One thing the casual attendee may not realize is just how much effort it is to have a big booth at a major trade show. A small supplier with a 10×10 may not suffer too badly, but if you have a big, hardware-heavy booth like Panasonic does, you may literally have several semitrailers of stuff—cabinets, counters, carpets, lighting grids, display cases, banners, digital signage systems, custom construction, projectors, electrical panels, cable harnesses, networking equipment, water coolers, cappuccino bars, fans, office furniture, literature kits, swag, etc., not to mention crate after crate of just-barely-working, brand-new product prototypes.
It can take over a week to erect and stage a big booth, and that’s after weeks of off-site prep and pre-staging. And then, once the show closes, you may have only a day or two to strike.
This forest of crates between the South and Central halls says a couple of things: Panasonic has lots of stuff (all these crates are Panasonic’s), and Panasonic has probably made special arrangements to have their crates stored nearby, so that they get their crates soon after the show closes so they won’t have to stand around and wait before they can strike.
It’s a heck of a lot of work. Big companies often have staging crews to do a lot of the heavy lifting, but the folks you see on the floor giving demos often help out as well (and on the smaller stands, the demo dogs usually are the staging crew).
Having worked about 20 NABs as both a crew rat and a demo dog, at companies ranging from 4 to 200+ people, all I can say is that the show goes by a lot quicker and a lot less painfully if you’re an attendee than if you’re an exhibitor!
A locust lurking on the escalator at 1:15am Wednesday 22 April.
After my Day of the Locusts post, I took the monorail back to my hotel (note: at 1am on a weekday, you can often have the northernmost car of a southbound monorail to yourself).

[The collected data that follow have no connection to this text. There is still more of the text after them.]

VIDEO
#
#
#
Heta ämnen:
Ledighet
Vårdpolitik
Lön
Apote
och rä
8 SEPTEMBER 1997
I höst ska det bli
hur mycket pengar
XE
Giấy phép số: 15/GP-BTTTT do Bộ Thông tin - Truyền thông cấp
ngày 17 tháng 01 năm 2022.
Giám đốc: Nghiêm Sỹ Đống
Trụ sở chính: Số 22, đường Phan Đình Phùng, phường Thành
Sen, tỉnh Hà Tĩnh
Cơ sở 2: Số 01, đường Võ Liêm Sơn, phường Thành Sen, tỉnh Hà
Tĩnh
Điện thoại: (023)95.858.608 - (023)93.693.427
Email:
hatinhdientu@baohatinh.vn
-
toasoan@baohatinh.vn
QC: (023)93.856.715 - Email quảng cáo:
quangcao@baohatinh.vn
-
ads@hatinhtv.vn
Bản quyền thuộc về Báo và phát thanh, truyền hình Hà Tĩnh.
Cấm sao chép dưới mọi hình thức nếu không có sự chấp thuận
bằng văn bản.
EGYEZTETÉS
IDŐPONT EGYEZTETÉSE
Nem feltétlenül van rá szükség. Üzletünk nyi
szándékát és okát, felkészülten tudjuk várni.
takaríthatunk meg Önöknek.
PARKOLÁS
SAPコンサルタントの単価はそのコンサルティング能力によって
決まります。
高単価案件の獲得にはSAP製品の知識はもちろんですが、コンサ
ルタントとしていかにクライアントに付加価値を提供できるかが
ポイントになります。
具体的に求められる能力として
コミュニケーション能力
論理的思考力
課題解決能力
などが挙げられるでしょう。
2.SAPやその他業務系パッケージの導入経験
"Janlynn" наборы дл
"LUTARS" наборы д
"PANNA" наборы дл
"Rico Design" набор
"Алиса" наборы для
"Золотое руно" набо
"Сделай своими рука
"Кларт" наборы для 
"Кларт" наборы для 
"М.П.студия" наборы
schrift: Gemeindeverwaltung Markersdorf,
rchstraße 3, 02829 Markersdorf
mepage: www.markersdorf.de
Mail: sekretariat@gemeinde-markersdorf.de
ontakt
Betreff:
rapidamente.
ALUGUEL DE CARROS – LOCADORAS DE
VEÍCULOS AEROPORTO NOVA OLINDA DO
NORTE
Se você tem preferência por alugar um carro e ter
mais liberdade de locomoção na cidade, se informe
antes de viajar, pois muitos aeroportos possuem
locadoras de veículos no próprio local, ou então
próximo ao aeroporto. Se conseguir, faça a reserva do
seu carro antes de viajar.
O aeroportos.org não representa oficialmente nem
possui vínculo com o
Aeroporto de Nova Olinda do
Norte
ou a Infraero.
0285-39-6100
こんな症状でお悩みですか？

There were still a few locusts hanging out around the MGM Grand station, and a some squished bodies at the base of the escalator, but the Biblical swarms reported earlier in the day had largely dissipated.
Flight of Luminous Insects: MGM Grand station, 1:26am Wednesday 22 April, 1/6 second exposure.
Those bugs that weren’t resting otiose on the handrails or pavements were flying around the bright lights of the stations. By the next night, most had departed.
WWII Cunningham Combat Camera at the ASC booth.
Another relic from the past. How soon will all the shiny new toys from this year seem as weird and dated as this gun-like camera?